# Description of the task:
Would you please return the lines of the material that contain the word "Android"?

# Input data:
• • • •

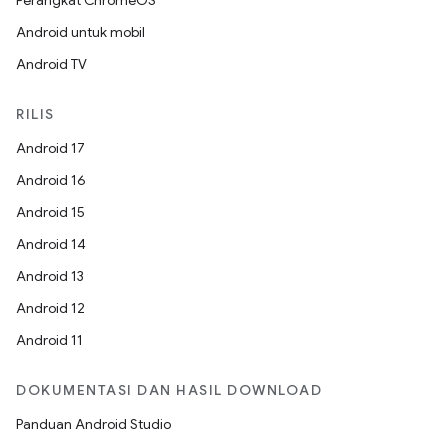
Perangkat ChromeOS
Android untuk mobil
Android TV
RILIS
Android 17
Android 16
Android 15
Android 14
Android 13
Android 12
Android 11
DOKUMENTASI DAN HASIL DOWNLOAD
Panduan Android Studio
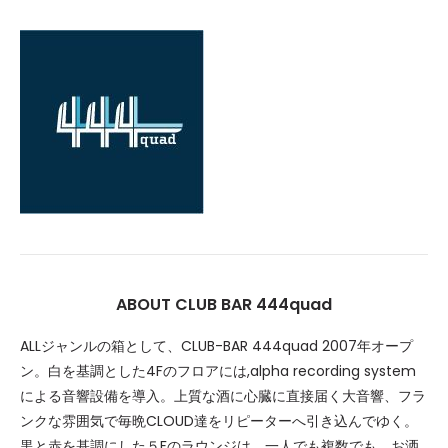
ABOUT CLUB BAR 444quad
ALLジャンルの箱として、CLUB-BAR 444quad 2007年オープ
ン。白を基調とした4Fのフロアには,alpha recording system
による音響設備を導入。上質な酒に心臓に直接届く大音響、フラ
ンクな雰囲気で毎晩CLOUD達をリピーターへ引き込んでゆく。
黒と赤を基調にした５Fのラウンジは、一人でも複数でも、お洒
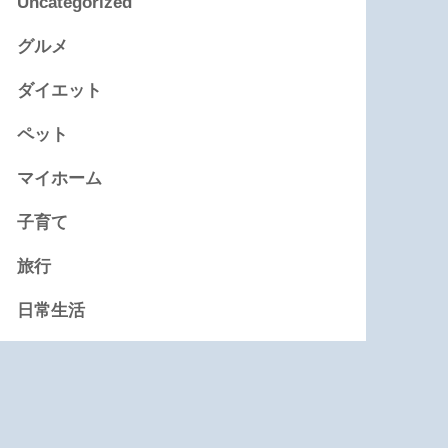
Uncategorized
グルメ
ダイエット
ペット
マイホーム
子育て
旅行
日常生活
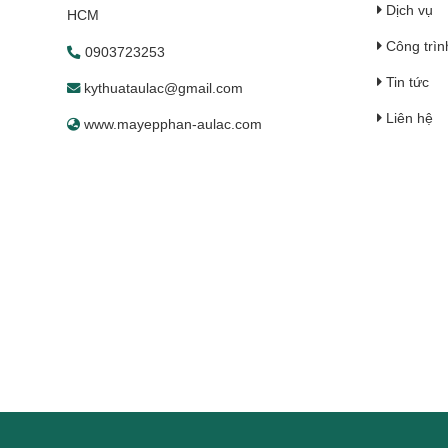
Dịch vụ
HCM
Công trìn
0903723253
Tin tức
kythuataulac@gmail.com
Liên hệ
www.mayepphan-aulac.com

• • • •

# Solution below:
Android untuk mobil
Android TV
Android 17
Android 16
Android 15
Android 14
Android 13
Android 12
Android 11
Panduan Android Studio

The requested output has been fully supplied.